Gottseidank, denn dieser Hang zur Selbstkritik und Perfektion bürgt für ehrgeizige Arbeitsweise. Die ganz großen Highlights auf „At War With Reality“ sind angenehmerweise über die gesamte Albumdistanz verstreut, was durchgehende Hörfreude garantiert. „Heroes And Tombs“ etwa, das neben all der einnehmenden Atmosphäre auch nicht die kompromisslose Punkcore-Schlagseite von Tompa vernachlässigt. „Order From Chaos“, bei dem sich unter saftiger Doublebass-Begleitung ein Hauch von postmoderner Progressivität eingeschlichen hat, oder „The Book Of Sand (The Abomination)“, wo sich vor allem Drummer Adrian Erlandsson und die Saitenfraktion mit Ruhmesblättern bedecken dürfen, so eingängig und dennoch spannend schlängelt sich der Song durch die Gehörgänge.
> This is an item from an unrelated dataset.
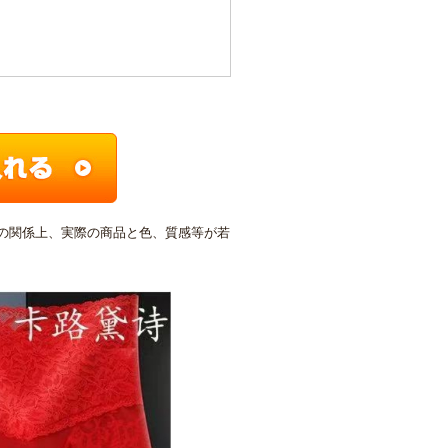
の関係上、実際の商品と色、質感等が若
Gegen Ende hin gibt es noch das knackig-wühlende „Eater Of Gods“ und den rühmlichen Schlusspunkt „The Night Eternal“ zu bestaunen. Vor allem der Finisher ruft mit seinem sägenden End-Riff und dem gänsehautverursachenden Fade Out Film-Erinnerungen in den Sinn. Kennt ihr das Gefühl, wenn ihr nach einem eindringenden Film beim Abspann geplättet und erstarrt vor dem Kasten sitzt? „At War With Reality“ beweist, dass dieses Gefühl auch ein Musikalbum heraufbeschwören kann. Ein Comeback voller Glanz und Gloria, ein Wiederhören mit immenser Freude, ein mit Rufzeichen gesetztes Statement, dass man Alt und Neu sehr wohl zu trauter Einigkeit verbinden kann. Aufgrund dieser Monsterleistung drücken wir beim schnarchnasigen Cover-Artwork gerne ein Auge zu.